═════ Page excerpt ═════

The change was a long process, amongst the figures that had a significant contribution is Leonardo Fibonacci (of Pisa), an Italian mathematician that travelled to Near East and to North Africa (his father being a public scribe). Fibonacci wrote a book called “Liber Abaci”(Book of Abacus) and the first chapter opens with: ”These are nine figure of the Indians: 9 8 7 6 5 4 3 2 1 . With these nine figures and with this sign o which in arabic is called zephirum, any number can be written” [3-p71][4- p 102-108]

 

            The Renaissance was a very prolific period and still at that time the status of zero represents “a source of confusion” as we can read in the manuscript: ”Triparty en la Science des nombres” by Nicolas Chuquet (1484): “the tenth (ref to 0)does not have or signify a value, and it is called cipher or nothing or figure of no value”[4-chapt 6]

The main question in the fifteenth century was ‘Zero- nothing or something’. The French writers called zero “ a  figure causing confusion and difficulty”, because it is usually regarded as nothing(3+0=3), but sometimes is something: 40000- the string of nothingness multiplies the 4 ten thousand times.[2]

            In today’s days is difficult to give in one idea the huge extent of ‘zero’ and seems “impossible without it”.

═════ Material supplied ═════

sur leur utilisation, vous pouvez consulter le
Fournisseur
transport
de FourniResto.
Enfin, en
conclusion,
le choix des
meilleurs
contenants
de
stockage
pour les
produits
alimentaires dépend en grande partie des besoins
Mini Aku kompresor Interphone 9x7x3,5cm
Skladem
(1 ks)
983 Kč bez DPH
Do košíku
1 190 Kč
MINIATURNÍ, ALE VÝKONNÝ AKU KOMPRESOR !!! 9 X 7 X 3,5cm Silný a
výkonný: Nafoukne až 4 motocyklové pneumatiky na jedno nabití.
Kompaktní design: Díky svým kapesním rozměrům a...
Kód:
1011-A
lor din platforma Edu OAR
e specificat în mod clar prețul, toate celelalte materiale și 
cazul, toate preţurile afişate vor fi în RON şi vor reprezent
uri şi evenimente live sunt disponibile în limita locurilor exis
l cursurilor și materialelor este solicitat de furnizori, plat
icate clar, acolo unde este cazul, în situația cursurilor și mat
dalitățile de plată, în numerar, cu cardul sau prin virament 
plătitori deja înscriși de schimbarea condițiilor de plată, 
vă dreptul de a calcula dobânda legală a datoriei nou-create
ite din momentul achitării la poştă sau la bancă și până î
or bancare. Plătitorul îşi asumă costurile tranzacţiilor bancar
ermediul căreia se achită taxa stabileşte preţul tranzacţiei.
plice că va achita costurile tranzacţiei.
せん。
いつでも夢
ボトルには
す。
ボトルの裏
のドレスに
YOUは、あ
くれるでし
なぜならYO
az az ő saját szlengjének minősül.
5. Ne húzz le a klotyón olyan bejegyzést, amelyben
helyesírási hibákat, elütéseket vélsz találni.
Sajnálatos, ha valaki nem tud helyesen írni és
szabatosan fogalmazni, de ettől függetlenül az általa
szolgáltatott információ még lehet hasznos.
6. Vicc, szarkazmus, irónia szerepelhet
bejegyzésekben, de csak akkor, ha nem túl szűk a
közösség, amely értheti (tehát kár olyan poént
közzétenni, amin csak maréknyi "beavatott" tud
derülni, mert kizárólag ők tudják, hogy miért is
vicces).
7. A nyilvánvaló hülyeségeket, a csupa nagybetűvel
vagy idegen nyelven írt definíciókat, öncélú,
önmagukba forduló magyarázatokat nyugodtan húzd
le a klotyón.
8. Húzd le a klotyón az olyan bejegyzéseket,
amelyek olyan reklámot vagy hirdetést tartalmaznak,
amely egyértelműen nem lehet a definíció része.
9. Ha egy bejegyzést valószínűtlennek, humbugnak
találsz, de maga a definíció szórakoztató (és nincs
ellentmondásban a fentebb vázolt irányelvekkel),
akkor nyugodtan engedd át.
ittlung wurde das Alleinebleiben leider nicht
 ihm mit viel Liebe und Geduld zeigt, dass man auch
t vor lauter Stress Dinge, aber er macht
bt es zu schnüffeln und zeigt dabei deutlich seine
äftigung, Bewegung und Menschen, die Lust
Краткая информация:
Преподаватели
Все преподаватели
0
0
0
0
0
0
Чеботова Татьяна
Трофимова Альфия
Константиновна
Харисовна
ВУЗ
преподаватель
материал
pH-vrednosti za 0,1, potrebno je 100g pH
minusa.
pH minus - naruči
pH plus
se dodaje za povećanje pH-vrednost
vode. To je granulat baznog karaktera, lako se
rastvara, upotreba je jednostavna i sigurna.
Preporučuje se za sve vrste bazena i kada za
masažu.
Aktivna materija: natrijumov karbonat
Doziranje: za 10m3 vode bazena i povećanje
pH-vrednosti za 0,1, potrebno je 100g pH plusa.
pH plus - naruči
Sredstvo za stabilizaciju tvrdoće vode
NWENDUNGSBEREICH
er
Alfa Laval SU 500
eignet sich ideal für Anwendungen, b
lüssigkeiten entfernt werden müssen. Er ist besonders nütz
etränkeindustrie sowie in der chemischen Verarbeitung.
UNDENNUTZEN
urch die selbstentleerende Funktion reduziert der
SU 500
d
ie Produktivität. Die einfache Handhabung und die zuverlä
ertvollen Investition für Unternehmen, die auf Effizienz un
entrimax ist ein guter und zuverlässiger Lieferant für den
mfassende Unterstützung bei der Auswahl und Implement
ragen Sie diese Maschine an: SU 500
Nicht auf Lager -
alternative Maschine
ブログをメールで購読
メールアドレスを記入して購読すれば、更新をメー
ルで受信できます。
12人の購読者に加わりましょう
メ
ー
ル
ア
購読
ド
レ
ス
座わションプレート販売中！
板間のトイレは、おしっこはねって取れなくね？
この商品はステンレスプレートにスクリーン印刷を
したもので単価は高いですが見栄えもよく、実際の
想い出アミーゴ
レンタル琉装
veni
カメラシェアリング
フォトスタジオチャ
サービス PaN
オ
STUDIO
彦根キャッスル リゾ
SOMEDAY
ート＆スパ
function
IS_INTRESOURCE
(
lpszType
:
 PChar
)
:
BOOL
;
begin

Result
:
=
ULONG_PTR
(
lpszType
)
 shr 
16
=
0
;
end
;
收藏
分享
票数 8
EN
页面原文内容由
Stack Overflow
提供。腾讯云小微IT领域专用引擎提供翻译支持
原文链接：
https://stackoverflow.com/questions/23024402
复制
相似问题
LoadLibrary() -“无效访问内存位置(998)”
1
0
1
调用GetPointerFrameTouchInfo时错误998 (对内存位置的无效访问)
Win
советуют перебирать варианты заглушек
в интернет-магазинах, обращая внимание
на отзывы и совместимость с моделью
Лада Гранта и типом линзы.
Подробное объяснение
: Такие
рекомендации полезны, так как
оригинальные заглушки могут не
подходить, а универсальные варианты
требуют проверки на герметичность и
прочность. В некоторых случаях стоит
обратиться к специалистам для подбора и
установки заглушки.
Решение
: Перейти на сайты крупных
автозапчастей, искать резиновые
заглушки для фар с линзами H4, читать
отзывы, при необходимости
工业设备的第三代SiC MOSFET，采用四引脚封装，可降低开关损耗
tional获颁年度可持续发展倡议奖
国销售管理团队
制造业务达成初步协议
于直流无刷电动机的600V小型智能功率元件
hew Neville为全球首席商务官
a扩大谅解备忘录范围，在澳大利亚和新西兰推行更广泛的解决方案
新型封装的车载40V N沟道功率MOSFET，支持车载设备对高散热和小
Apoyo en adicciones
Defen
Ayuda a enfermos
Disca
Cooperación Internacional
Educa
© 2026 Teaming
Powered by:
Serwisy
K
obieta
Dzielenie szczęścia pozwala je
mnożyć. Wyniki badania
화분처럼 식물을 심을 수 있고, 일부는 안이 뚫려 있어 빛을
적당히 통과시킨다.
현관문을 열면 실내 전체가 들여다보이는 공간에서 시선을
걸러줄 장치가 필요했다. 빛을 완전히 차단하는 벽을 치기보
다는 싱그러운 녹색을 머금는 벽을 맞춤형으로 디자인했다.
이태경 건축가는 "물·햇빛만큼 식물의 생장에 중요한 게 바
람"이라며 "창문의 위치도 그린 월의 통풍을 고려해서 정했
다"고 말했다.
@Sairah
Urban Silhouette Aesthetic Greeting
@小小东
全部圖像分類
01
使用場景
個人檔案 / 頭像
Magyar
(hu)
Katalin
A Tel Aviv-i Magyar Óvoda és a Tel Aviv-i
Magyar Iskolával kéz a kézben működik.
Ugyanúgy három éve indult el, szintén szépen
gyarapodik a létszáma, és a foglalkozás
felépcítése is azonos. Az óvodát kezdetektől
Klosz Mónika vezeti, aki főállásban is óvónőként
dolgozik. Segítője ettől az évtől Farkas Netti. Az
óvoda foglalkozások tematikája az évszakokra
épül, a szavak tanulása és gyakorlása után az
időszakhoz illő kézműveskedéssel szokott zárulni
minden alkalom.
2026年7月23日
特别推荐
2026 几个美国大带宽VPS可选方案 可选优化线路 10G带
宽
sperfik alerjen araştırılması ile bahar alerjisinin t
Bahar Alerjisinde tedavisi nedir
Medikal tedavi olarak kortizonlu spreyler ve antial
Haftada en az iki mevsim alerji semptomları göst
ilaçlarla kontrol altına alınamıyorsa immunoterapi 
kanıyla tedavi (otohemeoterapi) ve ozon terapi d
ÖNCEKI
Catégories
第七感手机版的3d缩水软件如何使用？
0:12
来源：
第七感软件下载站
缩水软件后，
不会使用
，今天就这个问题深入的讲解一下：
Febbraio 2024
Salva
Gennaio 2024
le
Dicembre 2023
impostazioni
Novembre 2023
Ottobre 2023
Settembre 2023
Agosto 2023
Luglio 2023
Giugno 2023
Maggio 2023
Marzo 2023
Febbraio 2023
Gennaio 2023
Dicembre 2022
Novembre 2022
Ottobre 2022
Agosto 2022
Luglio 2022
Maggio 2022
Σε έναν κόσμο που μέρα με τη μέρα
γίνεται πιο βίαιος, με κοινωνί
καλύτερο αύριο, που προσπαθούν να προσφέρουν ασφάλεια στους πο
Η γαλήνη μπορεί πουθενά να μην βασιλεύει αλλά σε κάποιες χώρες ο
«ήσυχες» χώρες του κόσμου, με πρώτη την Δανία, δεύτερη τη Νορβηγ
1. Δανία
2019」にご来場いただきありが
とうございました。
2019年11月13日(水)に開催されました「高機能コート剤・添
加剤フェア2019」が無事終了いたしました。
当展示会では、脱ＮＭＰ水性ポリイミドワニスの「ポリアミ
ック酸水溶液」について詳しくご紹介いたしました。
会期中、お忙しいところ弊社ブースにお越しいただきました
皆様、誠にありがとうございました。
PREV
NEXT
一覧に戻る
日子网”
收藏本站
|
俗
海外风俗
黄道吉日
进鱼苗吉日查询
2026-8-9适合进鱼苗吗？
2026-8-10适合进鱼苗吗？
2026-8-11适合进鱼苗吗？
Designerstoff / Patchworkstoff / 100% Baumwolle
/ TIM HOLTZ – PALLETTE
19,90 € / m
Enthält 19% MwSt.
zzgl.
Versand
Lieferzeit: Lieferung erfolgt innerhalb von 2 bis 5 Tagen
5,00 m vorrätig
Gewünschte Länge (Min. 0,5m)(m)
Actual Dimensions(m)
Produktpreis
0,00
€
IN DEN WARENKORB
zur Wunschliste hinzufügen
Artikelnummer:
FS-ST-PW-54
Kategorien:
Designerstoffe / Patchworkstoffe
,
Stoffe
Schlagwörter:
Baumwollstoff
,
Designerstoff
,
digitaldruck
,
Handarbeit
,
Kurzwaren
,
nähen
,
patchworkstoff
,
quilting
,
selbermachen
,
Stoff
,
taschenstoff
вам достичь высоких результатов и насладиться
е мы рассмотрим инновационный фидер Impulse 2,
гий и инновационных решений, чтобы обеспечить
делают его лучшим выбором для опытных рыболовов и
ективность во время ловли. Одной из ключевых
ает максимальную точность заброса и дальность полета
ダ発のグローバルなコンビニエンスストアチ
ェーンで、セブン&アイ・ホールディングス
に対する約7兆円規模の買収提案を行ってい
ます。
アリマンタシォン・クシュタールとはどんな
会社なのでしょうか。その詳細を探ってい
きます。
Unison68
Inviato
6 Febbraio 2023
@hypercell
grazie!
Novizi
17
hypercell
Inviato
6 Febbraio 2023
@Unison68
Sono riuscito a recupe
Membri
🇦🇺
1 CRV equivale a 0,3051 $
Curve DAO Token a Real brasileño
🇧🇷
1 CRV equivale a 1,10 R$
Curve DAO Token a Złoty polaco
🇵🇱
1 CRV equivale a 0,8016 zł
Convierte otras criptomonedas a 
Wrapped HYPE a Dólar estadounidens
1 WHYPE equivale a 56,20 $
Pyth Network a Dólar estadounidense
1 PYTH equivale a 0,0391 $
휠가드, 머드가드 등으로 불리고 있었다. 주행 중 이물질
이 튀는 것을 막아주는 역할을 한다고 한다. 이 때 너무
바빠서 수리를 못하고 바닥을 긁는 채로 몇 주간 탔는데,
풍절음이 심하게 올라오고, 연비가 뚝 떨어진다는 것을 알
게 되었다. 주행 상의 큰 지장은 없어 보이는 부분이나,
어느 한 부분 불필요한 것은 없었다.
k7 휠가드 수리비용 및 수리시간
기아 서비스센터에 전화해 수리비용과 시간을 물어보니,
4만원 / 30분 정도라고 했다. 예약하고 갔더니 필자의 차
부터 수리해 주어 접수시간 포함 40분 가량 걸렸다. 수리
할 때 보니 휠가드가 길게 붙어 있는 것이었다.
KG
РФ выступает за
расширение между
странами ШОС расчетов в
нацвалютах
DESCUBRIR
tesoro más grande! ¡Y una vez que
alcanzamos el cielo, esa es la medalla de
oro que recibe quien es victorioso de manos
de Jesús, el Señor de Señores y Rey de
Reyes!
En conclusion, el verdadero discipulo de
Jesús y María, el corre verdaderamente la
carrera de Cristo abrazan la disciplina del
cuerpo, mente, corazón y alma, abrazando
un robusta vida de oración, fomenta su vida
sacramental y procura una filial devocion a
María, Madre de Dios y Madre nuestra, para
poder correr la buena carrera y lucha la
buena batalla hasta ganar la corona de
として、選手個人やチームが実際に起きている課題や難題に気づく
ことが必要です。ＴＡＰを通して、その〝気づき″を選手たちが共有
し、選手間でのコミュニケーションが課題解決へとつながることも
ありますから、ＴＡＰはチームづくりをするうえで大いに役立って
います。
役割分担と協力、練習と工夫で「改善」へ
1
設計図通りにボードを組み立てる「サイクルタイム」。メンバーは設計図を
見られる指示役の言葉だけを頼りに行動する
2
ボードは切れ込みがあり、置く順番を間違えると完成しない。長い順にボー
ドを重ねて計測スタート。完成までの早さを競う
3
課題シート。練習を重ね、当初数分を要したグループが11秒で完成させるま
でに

═════

• What needs to be done
Copy out the entire passage on the history of zero word for word. These entries are separate from the passage on the history of zero.

• Response for this exercise
The change was a long process, amongst the figures that had a significant contribution is Leonardo Fibonacci (of Pisa), an Italian mathematician that travelled to Near East and to North Africa (his father being a public scribe). Fibonacci wrote a book called “Liber Abaci”(Book of Abacus) and the first chapter opens with: ”These are nine figure of the Indians: 9 8 7 6 5 4 3 2 1 . With these nine figures and with this sign o which in arabic is called zephirum, any number can be written” [3-p71][4- p 102-108]

 

            The Renaissance was a very prolific period and still at that time the status of zero represents “a source of confusion” as we can read in the manuscript: ”Triparty en la Science des nombres” by Nicolas Chuquet (1484): “the tenth (ref to 0)does not have or signify a value, and it is called cipher or nothing or figure of no value”[4-chapt 6]

The main question in the fifteenth century was ‘Zero- nothing or something’. The French writers called zero “ a  figure causing confusion and difficulty”, because it is usually regarded as nothing(3+0=3), but sometimes is something: 40000- the string of nothingness multiplies the 4 ten thousand times.[2]

            In today’s days is difficult to give in one idea the huge extent of ‘zero’ and seems “impossible without it”.